What a testimony the Lord has provided you, Kelly. You’re a faithful steward of the gift. You inspire me to look to Him. Love you, Linda
Love you too, Linda. You inspire me also. You’re pursuing your dreams with such great gusto and perseverance. Gives me renewed energy!
Thank you for such an encouraging blog. I also saw that program and had the same reaction when the doctor made that statement. Infact I said almost the identical words to the tv as you did. Funny, but my husband just gave me an amused look but said he agreed 😎.
I have been dealing with breast cancer for about 9 years, and for the past 3and 1/2 years been classified as stage 4. So , like you they tell me no cure, just continual treatments.

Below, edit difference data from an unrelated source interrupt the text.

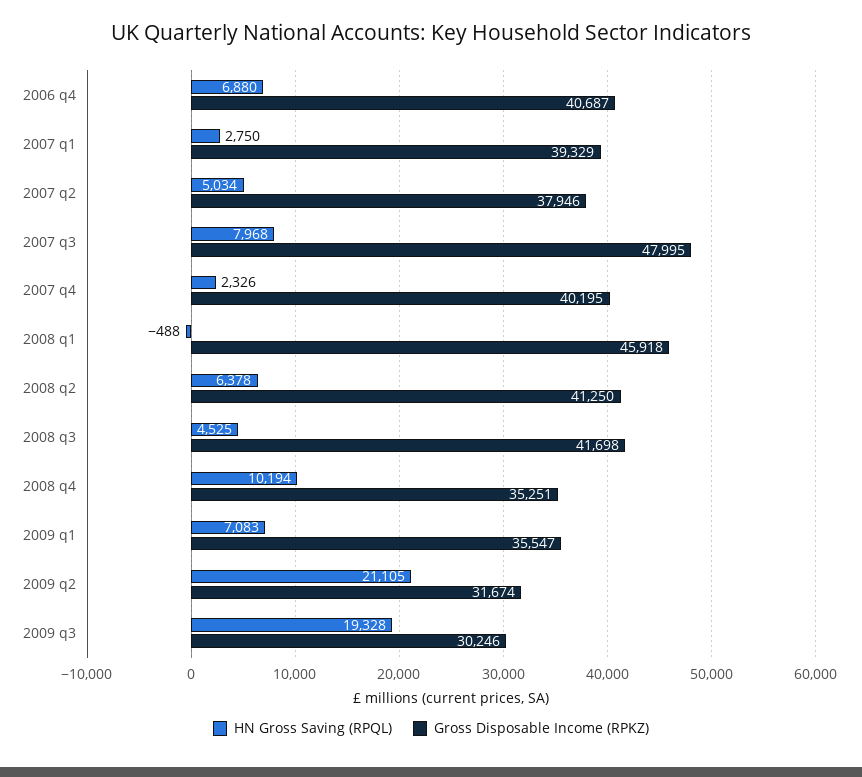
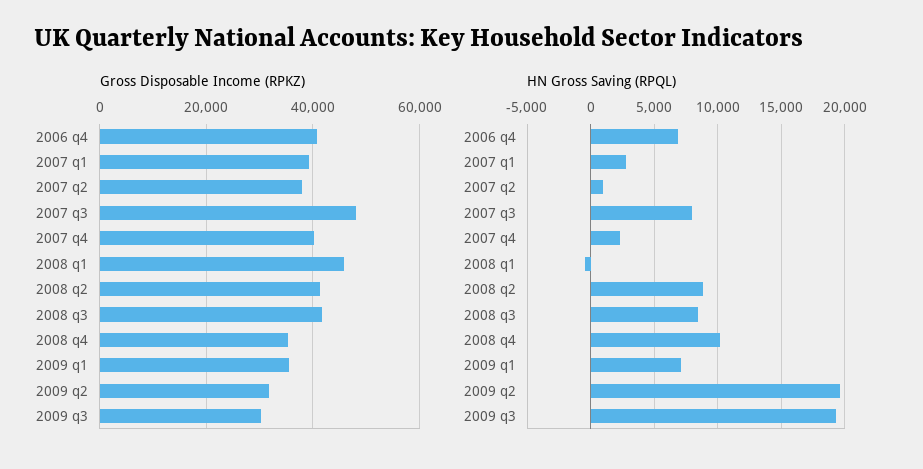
  {
    "HN Gross Saving (RPQL)": {
      "2006 q4": 6880,
      "2007 q1": 2750,
-     "2007 q2": 5034,
+     "2007 q2": 1000,
      "2007 q3": 7968,
      "2007 q4": 2326,
      "2008 q1": -488,
-     "2008 q2": 6378,
+     "2008 q2": 9000,
-     "2008 q3": 4525,
+     "2008 q3": 8500,
      "2008 q4": 10194,
      "2009 q1": 7083,
-     "2009 q2": 21105,
+     "2009 q2": 19500,
      "2009 q3": 19328
    },
    "Gross Disposable Income (RPKZ)": {
      "2006 q4": 40687,
      "2007 q1": 39329,
      "2007 q2": 37946,
      "2007 q3": 47995,
      "2007 q4": 40195,
      "2008 q1": 45918,
      "2008 q2": 41250,
      "2008 q3": 41698,
      "2008 q4": 35251,
      "2009 q1": 35547,
      "2009 q2": 31674,
      "2009 q3": 30246
    }
  }

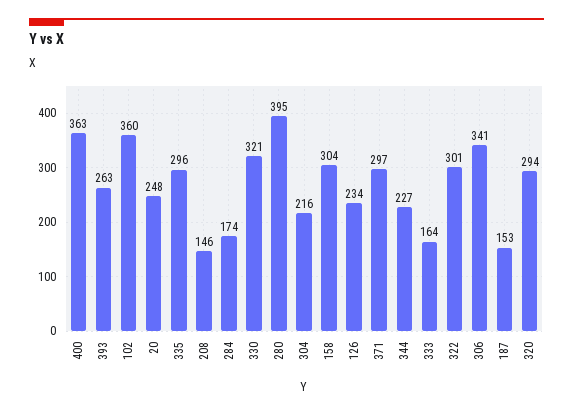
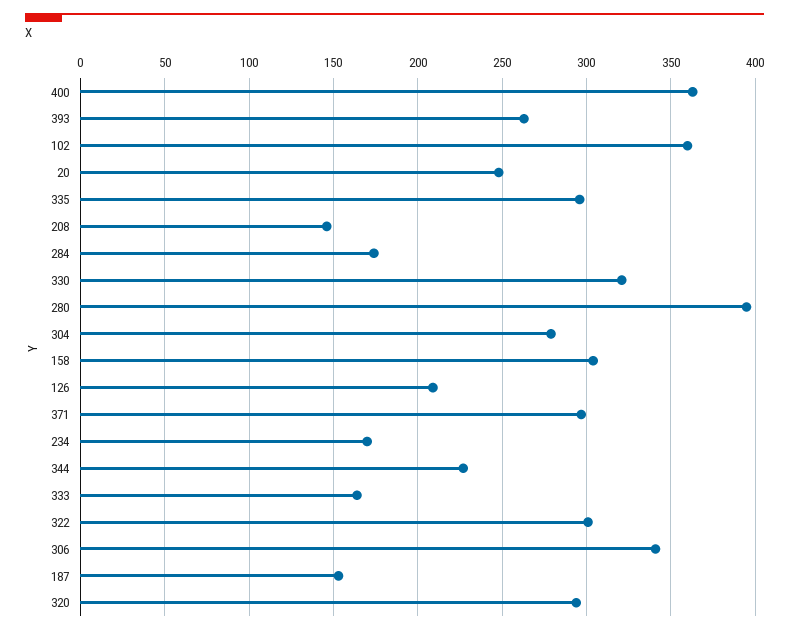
  {
    "400": 363,
    "393": 263,
    "102": 360,
    "20": 248,
    "335": 296,
    "208": 146,
    "284": 174,
    "330": 321,
    "280": 395,
-   "304": 216,
+   "304": 280,
    "158": 304,
-   "126": 234,
+   "126": 210,
    "371": 297,
    "344": 227,
    "333": 164,
    "322": 301,
    "306": 341,
    "187": 153,
-   "320": 294
+   "320": 294,
+   "234": 170
  }

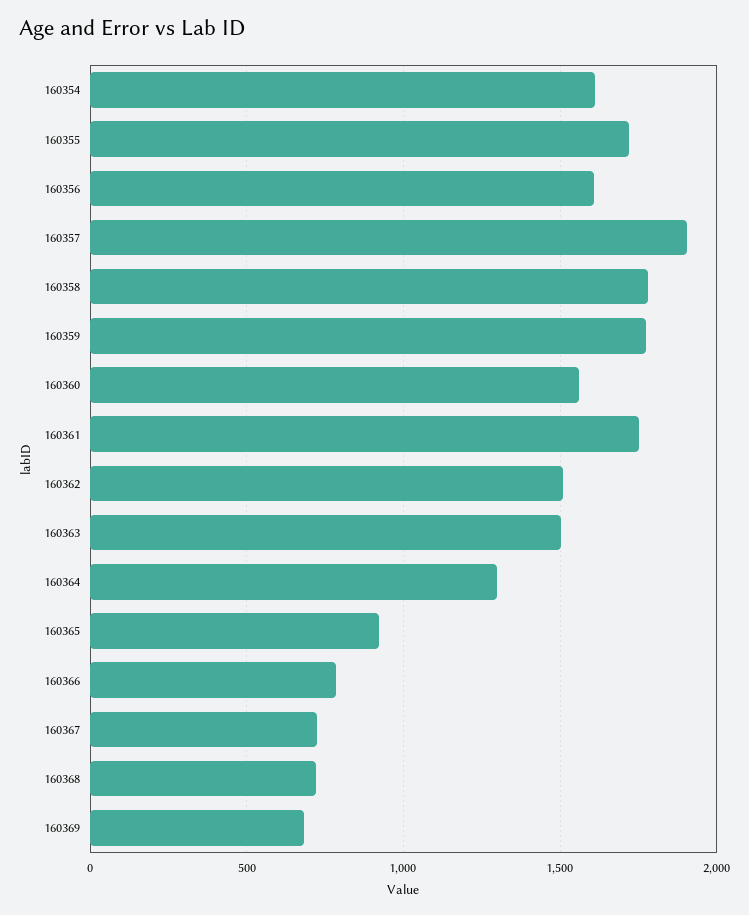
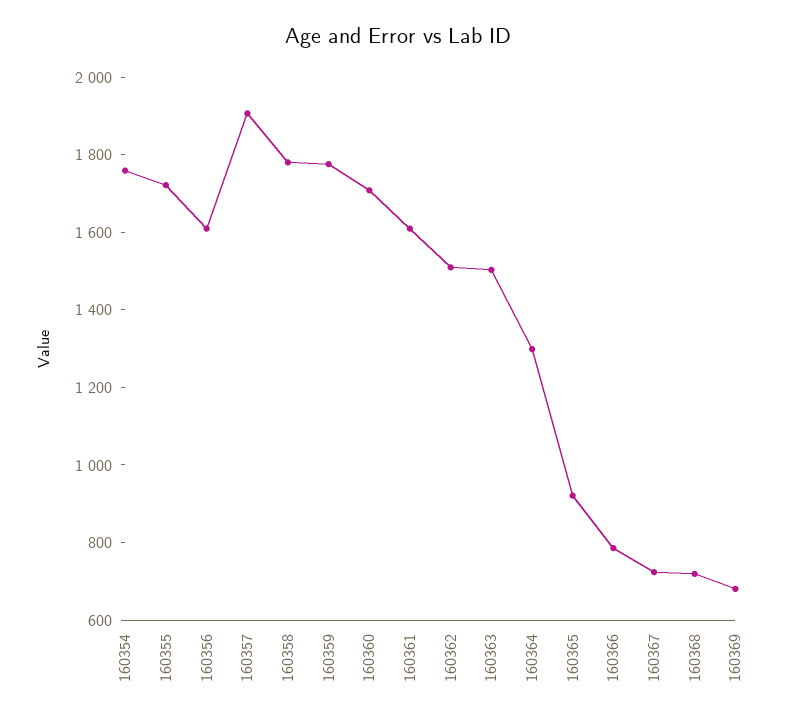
  {
-   "160354": 1600,
+   "160354": 1750,
    "160355": 1700,
    "160356": 1600,
    "160357": 1900,
    "160358": 1800,
    "160359": 1800,
-   "160360": 1550,
+   "160360": 1700,
-   "160361": 1750,
+   "160361": 1600,
    "160362": 1500,
    "160363": 1500,
    "160364": 1300,
    "160365": 900,
    "160366": 800,
    "160367": 700,
    "160368": 700,
    "160369": 700
  }

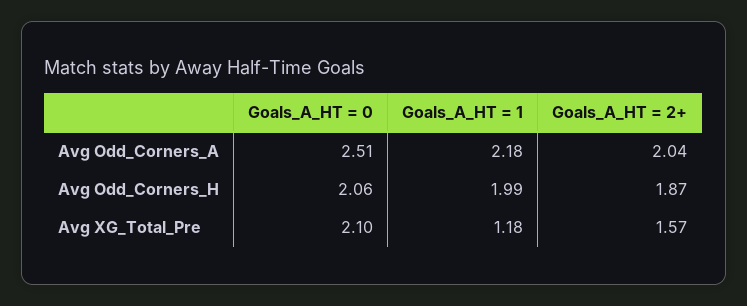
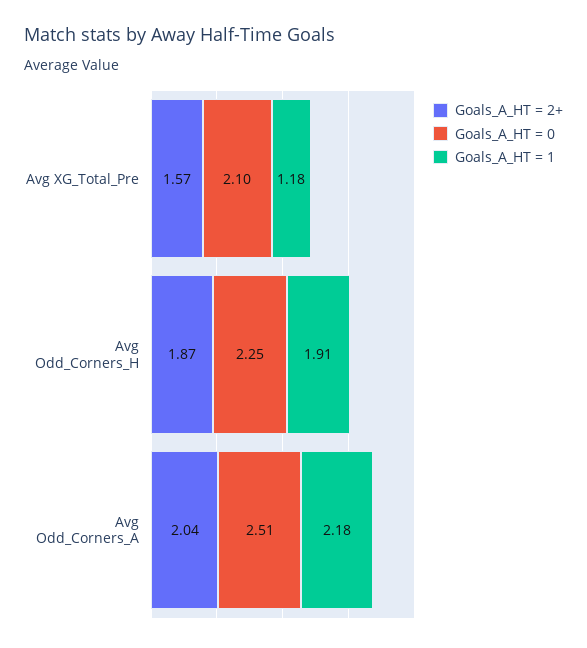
  {
    "Goals_A_HT = 0": {
      "Avg Odd_Corners_A": 2.51,
-     "Avg Odd_Corners_H": 2.06,
+     "Avg Odd_Corners_H": 2.25,
      "Avg XG_Total_Pre": 2.1
    },
    "Goals_A_HT = 1": {
      "Avg Odd_Corners_A": 2.18,
-     "Avg Odd_Corners_H": 1.99,
+     "Avg Odd_Corners_H": 1.91,
      "Avg XG_Total_Pre": 1.18
    },
    "Goals_A_HT = 2+": {
      "Avg Odd_Corners_A": 2.04,
      "Avg Odd_Corners_H": 1.87,
      "Avg XG_Total_Pre": 1.57
    }
  }

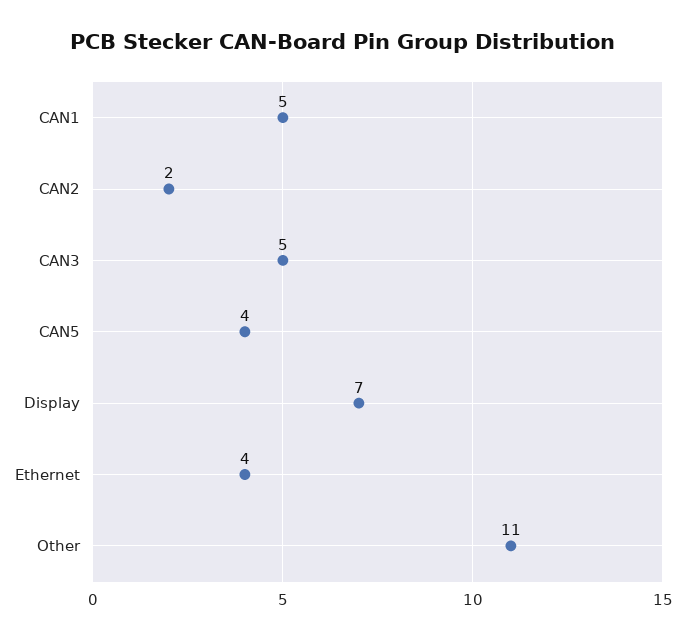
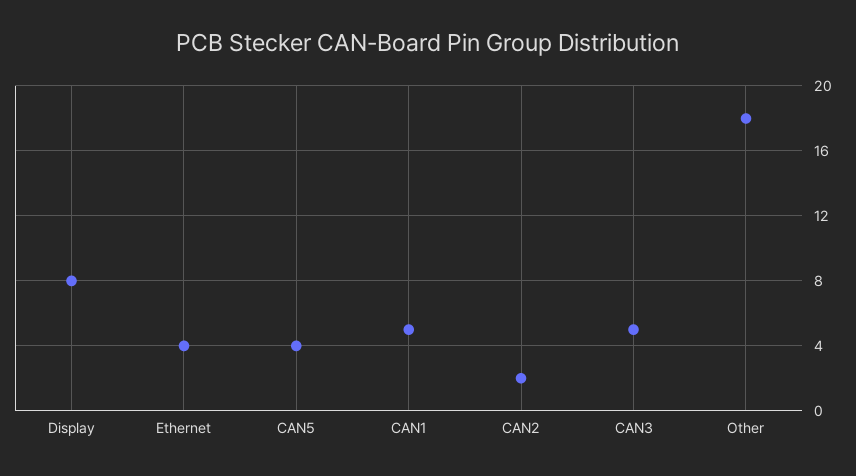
  {
    "CAN1": 5,
    "CAN2": 2,
    "CAN3": 5,
    "CAN5": 4,
-   "Display": 7,
+   "Display": 8,
    "Ethernet": 4,
-   "Other": 11
+   "Other": 18
  }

I also am believing the Lord for healing and for wisdom as we utilize the medical knowledge available.
You are in my prayers dear sister.
I’m glad I’m not the only one who talks to the TV, Linda! My heart goes out to you as a fellow member of the “Stage 4 Club.” It’s a tough road and there are days when I just want to have a pity party, but there are good days too. We have to be thankful for the good days, don’t we? Your prayers are so appreciated and I will add you to my list too.
Linda D. McFarland
You are an inspiration. When I see your posts they are reminders to say a prayer for you. I have a rare condition, GIST (gastrointestinal stromal tumor) and have to take a daily chemo pill. Side effects are not always pleasant and because there are not many cases diagnosed I sometimes feel alone, but know I’m never alone because God is faithful and is there each step of my journey. Have a blessed week. Linda
Thank you, Linda. You’ll be in my prayers!